Lines in the listing below that contain the string "scroll" are to be found and copied.

⟨

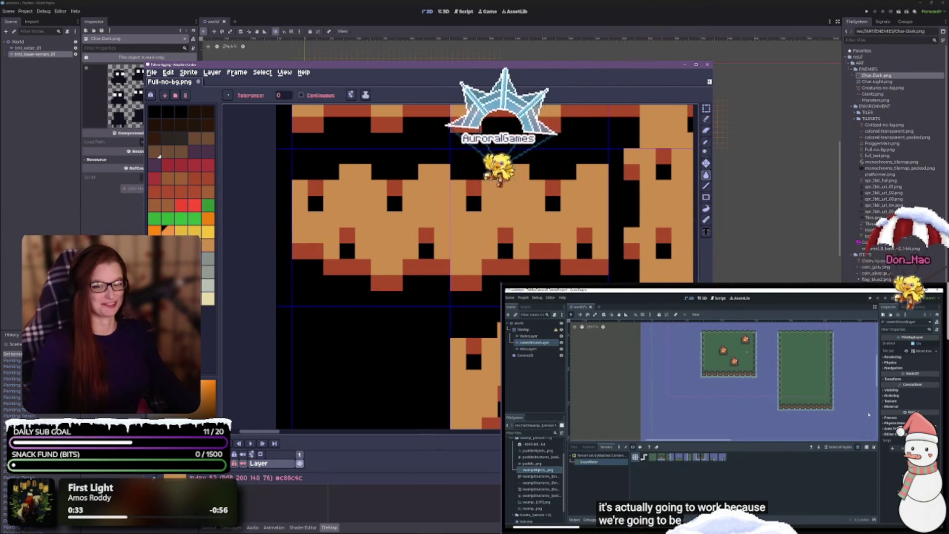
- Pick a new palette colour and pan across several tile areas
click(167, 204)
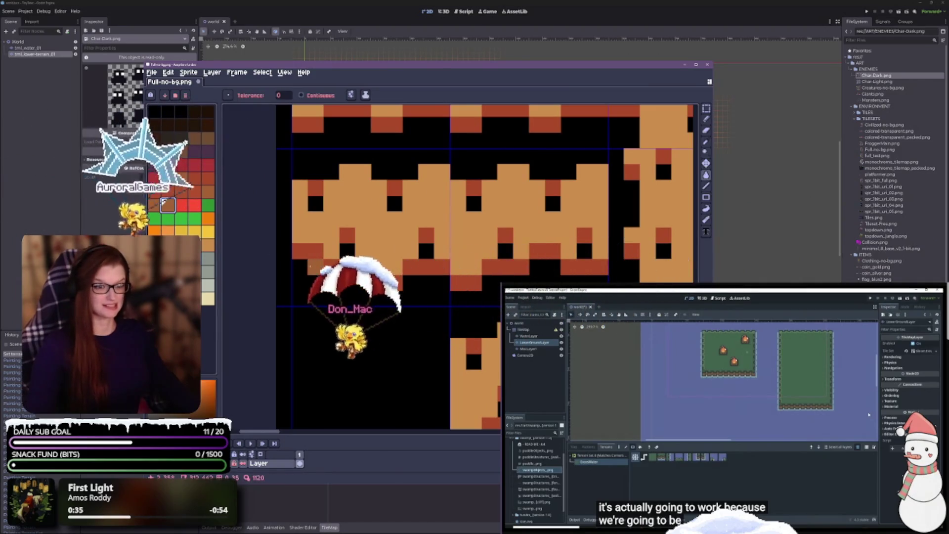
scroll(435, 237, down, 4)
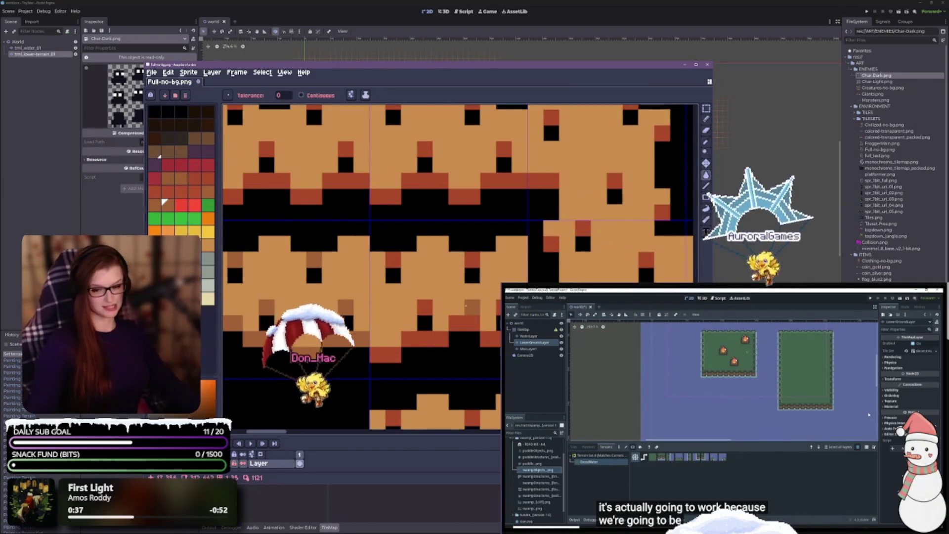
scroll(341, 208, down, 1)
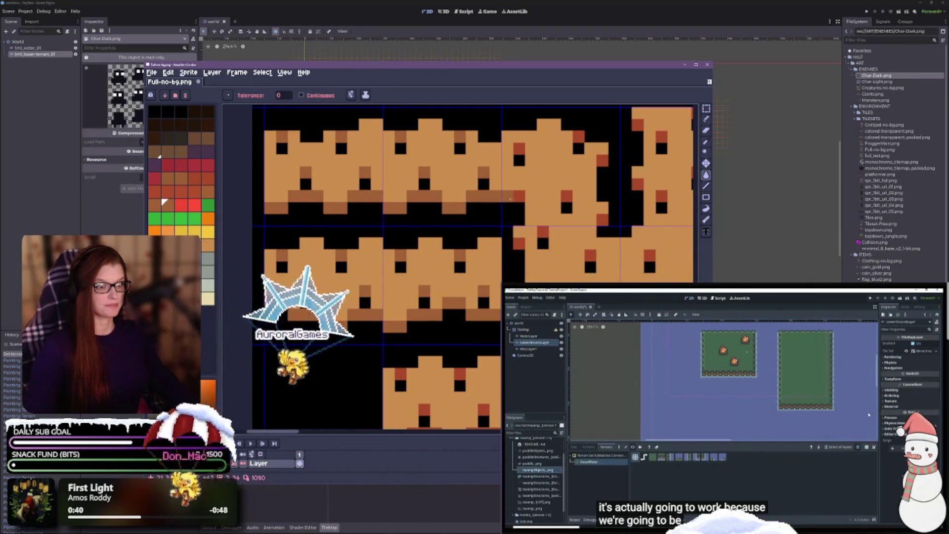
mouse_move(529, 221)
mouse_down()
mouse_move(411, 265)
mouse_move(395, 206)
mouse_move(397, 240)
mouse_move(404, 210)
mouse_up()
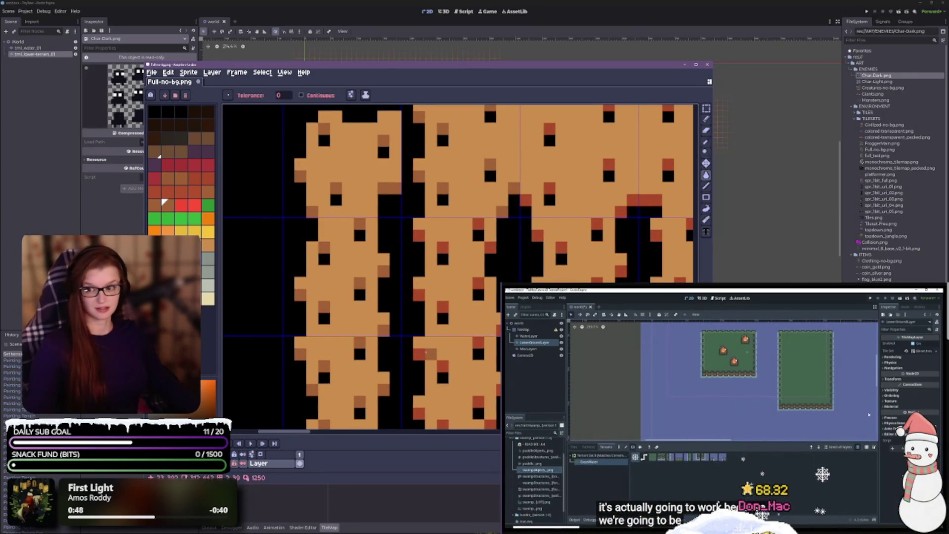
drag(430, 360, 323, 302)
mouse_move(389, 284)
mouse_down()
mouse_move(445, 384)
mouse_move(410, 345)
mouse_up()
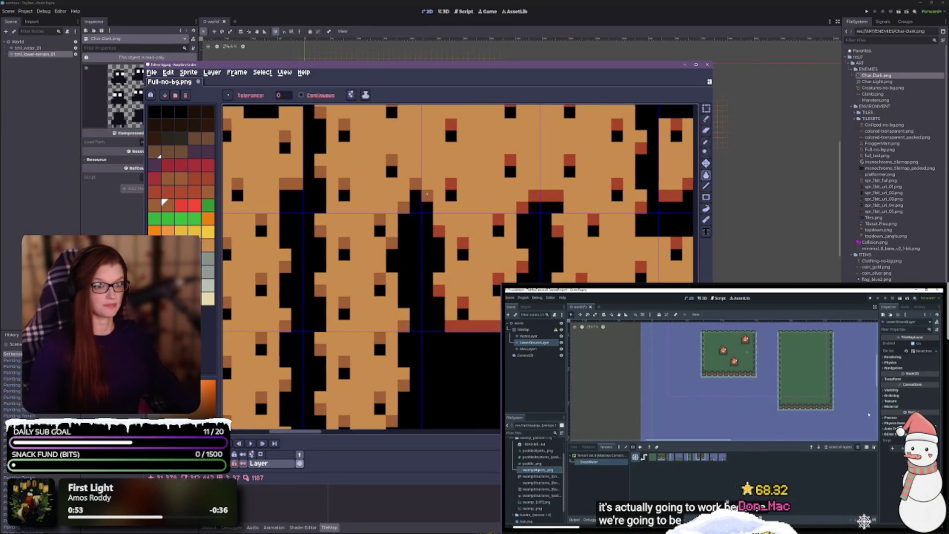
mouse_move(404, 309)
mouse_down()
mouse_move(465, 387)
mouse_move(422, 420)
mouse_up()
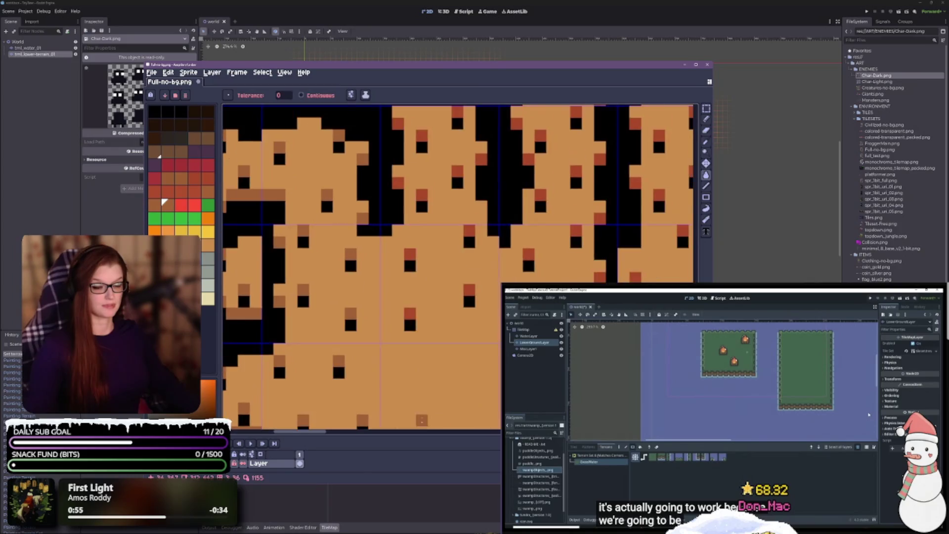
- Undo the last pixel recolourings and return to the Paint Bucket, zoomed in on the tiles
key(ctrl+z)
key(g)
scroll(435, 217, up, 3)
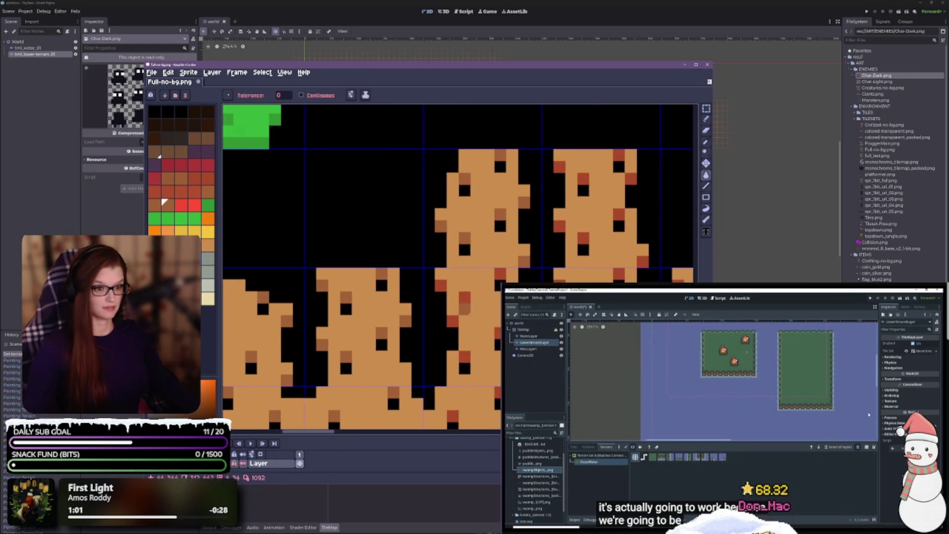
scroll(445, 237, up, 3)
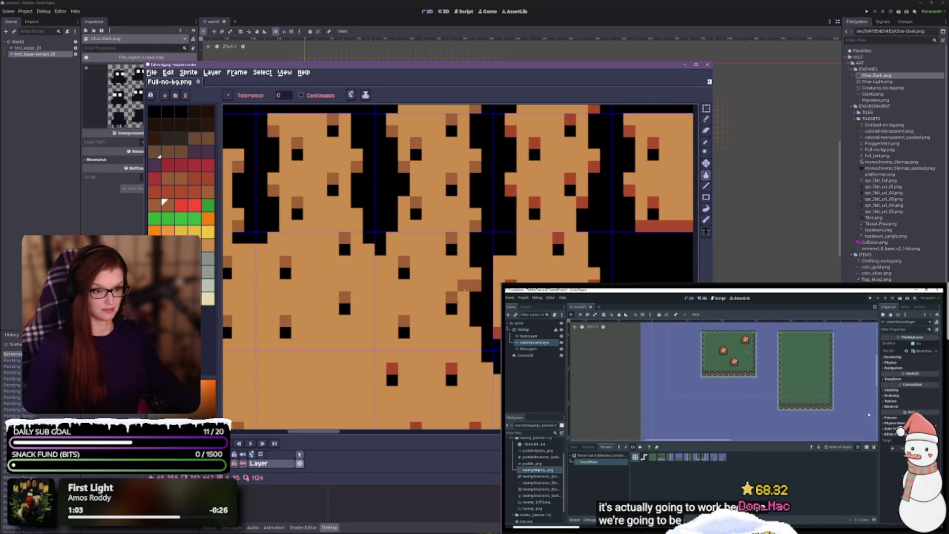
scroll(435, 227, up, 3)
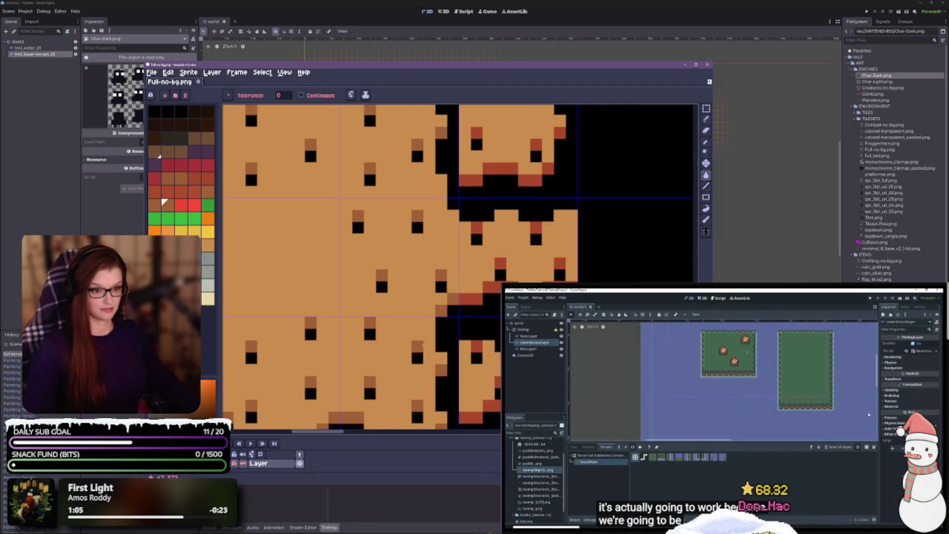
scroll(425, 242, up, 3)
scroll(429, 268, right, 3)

⟩

#### ANSWER BELOW:
scroll(435, 237, down, 4)
scroll(341, 208, down, 1)
scroll(435, 217, up, 3)
scroll(445, 237, up, 3)
scroll(435, 227, up, 3)
scroll(425, 242, up, 3)
scroll(429, 268, right, 3)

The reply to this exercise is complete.